TASK DETAILS
Change every "point_idx" in the material below to "point_id", keep all other text the same, and leave the pictures out of your answer.

MATERIAL TO PROCESS
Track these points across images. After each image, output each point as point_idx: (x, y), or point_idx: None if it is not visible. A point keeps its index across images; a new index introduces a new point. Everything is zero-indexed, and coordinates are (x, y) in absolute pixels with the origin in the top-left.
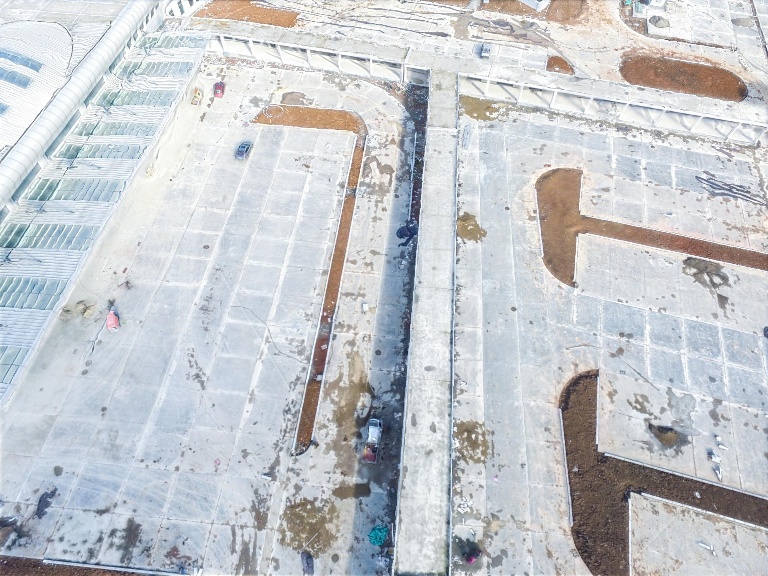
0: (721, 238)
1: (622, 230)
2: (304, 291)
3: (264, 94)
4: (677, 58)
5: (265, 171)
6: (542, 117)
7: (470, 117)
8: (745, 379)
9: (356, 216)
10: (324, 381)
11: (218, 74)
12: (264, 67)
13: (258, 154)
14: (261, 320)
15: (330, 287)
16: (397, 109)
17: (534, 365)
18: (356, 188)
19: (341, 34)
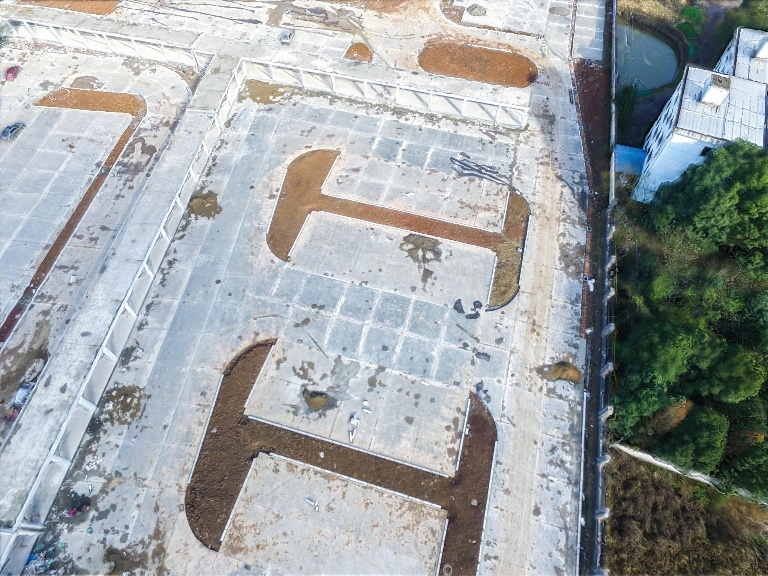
0: (449, 216)
1: (354, 208)
2: (20, 264)
3: (57, 78)
4: (480, 45)
5: (28, 151)
6: (323, 101)
7: (252, 101)
8: (417, 348)
9: (99, 194)
10: (4, 348)
11: (20, 59)
12: (67, 52)
13: (28, 135)
14: None
15: (46, 260)
16: (183, 93)
17: (216, 334)
18: (111, 167)
19: (154, 21)
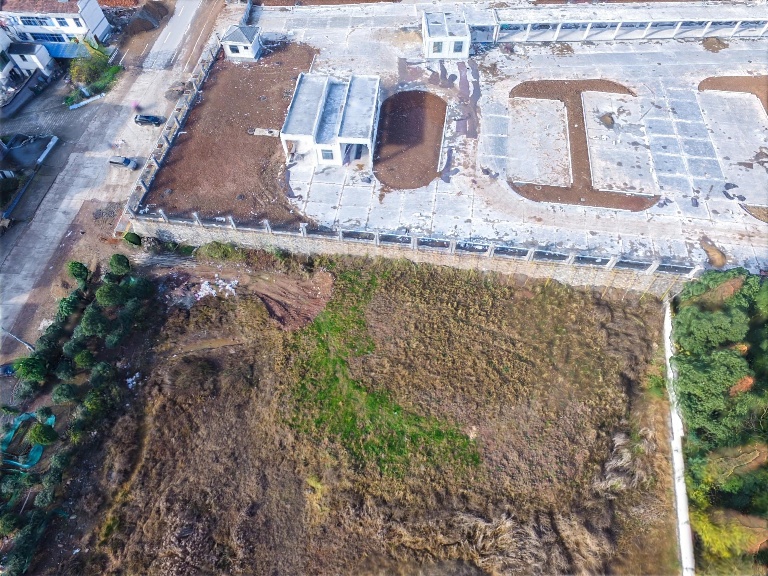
0: None
1: None
2: None
3: None
4: None
5: None
6: None
7: None
8: (676, 164)
9: (685, 2)
10: (568, 4)
11: None
12: None
13: None
14: None
15: None
16: None
17: (623, 71)
18: (709, 1)
19: None
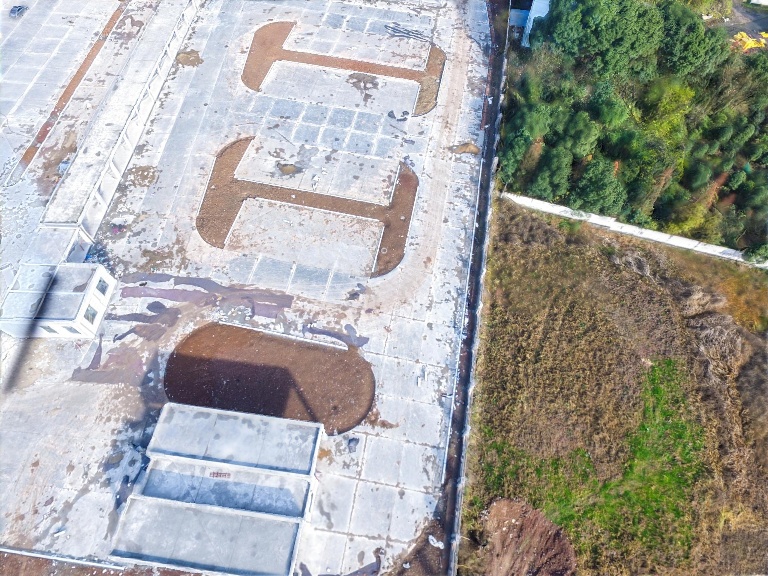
0: (384, 61)
1: (310, 57)
2: (43, 97)
3: None
4: None
5: (34, 25)
6: None
7: None
8: (361, 139)
9: (101, 52)
10: (42, 147)
11: None
12: None
13: (32, 15)
14: (3, 114)
15: (64, 94)
16: None
17: (208, 135)
18: (108, 36)
19: None
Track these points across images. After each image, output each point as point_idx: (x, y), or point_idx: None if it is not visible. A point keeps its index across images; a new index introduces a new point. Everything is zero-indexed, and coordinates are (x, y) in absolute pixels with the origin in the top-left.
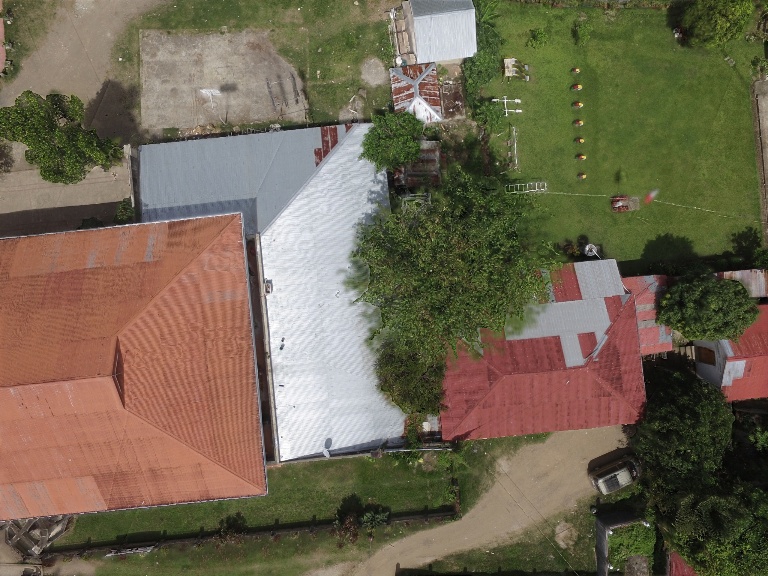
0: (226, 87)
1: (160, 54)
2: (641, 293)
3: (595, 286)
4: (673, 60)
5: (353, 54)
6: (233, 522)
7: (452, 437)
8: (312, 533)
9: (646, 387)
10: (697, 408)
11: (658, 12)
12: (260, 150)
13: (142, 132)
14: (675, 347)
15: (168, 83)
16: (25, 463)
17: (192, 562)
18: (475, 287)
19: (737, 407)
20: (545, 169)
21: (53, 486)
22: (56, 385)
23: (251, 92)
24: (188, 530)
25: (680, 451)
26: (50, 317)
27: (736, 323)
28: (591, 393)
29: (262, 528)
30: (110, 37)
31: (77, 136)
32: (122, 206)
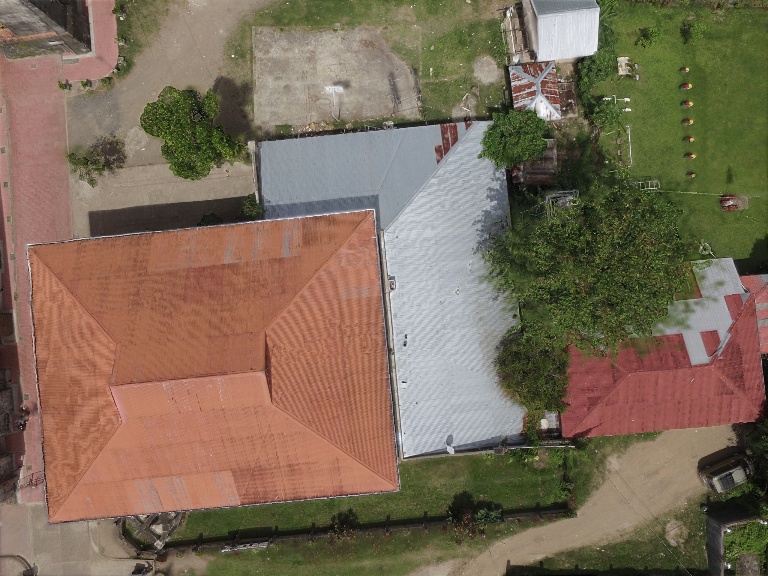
0: (339, 84)
1: (273, 51)
2: (760, 292)
3: (714, 284)
4: None
5: (466, 52)
6: (345, 518)
7: (573, 434)
8: (427, 530)
9: None
10: None
11: (767, 12)
12: (380, 147)
13: (255, 129)
14: None
15: (281, 80)
16: (166, 458)
17: (303, 558)
18: (645, 284)
19: None
20: (654, 168)
21: (190, 481)
22: (208, 380)
23: (364, 89)
24: (300, 526)
25: None
26: (194, 312)
27: None
28: (714, 391)
29: (374, 524)
30: (222, 34)
31: (211, 132)
32: (249, 202)
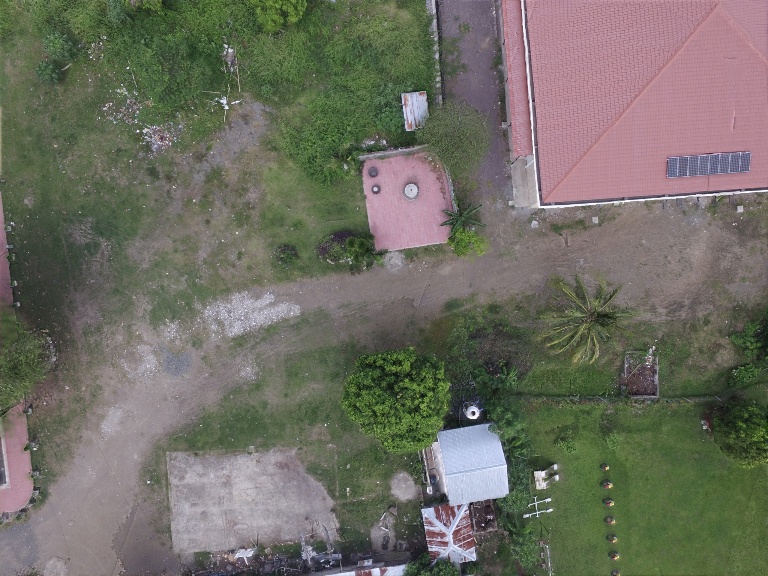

ANSWER BELOW
Track these points across images. After each image, output each point as point_id: (x, y), or point_id: None if it is not visible. A point keeps its index across images; a new index introduces a new point. Everything is zero-indexed, and coordinates are (x, y) in absolute pixels with the origin in the top-left.
0: (721, 238)
1: (622, 230)
2: (304, 291)
3: (264, 94)
4: (677, 58)
5: (265, 171)
6: (542, 117)
7: (470, 117)
8: (745, 379)
9: (356, 216)
10: (324, 381)
11: (218, 74)
12: (264, 67)
13: (258, 154)
14: (261, 320)
15: (330, 287)
16: (397, 109)
17: (534, 365)
18: (356, 188)
19: (341, 34)
0: (449, 216)
1: (354, 208)
2: (20, 264)
3: (57, 78)
4: (480, 45)
5: (28, 151)
6: (323, 101)
7: (252, 101)
8: (417, 348)
9: (99, 194)
10: (4, 348)
11: (20, 59)
12: (67, 52)
13: (28, 135)
14: None
15: (46, 260)
16: (183, 93)
17: (216, 334)
18: (111, 167)
19: (154, 21)
0: None
1: None
2: None
3: None
4: None
5: None
6: None
7: None
8: (676, 164)
9: (685, 2)
10: (568, 4)
11: None
12: None
13: None
14: None
15: None
16: None
17: (623, 71)
18: (709, 1)
19: None
0: (384, 61)
1: (310, 57)
2: (43, 97)
3: None
4: None
5: (34, 25)
6: None
7: None
8: (361, 139)
9: (101, 52)
10: (42, 147)
11: None
12: None
13: (32, 15)
14: (3, 114)
15: (64, 94)
16: None
17: (208, 135)
18: (108, 36)
19: None
Track these points across images. After each image, output each point as point_id: (x, y), or point_id: None if it is not visible. A point keeps its index across images; a new index introduces a new point. Everything is zero-indexed, and coordinates are (x, y) in absolute pixels with the origin in the top-left.
0: (226, 87)
1: (160, 54)
2: (641, 293)
3: (595, 286)
4: (673, 60)
5: (353, 54)
6: (233, 522)
7: (452, 437)
8: (312, 533)
9: (646, 387)
10: (697, 408)
11: (658, 12)
12: (260, 150)
13: (142, 132)
14: (675, 347)
15: (168, 83)
16: (25, 463)
17: (192, 562)
18: (475, 287)
19: (737, 407)
20: (545, 169)
21: (53, 486)
22: (56, 385)
23: (251, 92)
24: (188, 530)
25: (680, 451)
26: (50, 317)
27: (736, 323)
28: (591, 393)
29: (262, 528)
30: (110, 37)
31: (77, 136)
32: (122, 206)
0: (339, 84)
1: (273, 51)
2: (760, 292)
3: (714, 284)
4: None
5: (466, 52)
6: (345, 518)
7: (573, 434)
8: (427, 530)
9: None
10: None
11: (767, 12)
12: (380, 147)
13: (255, 129)
14: None
15: (281, 80)
16: (166, 458)
17: (303, 558)
18: (645, 284)
19: None
20: (654, 168)
21: (190, 481)
22: (208, 380)
23: (364, 89)
24: (300, 526)
25: None
26: (194, 312)
27: None
28: (714, 391)
29: (374, 524)
30: (222, 34)
31: (211, 132)
32: (249, 202)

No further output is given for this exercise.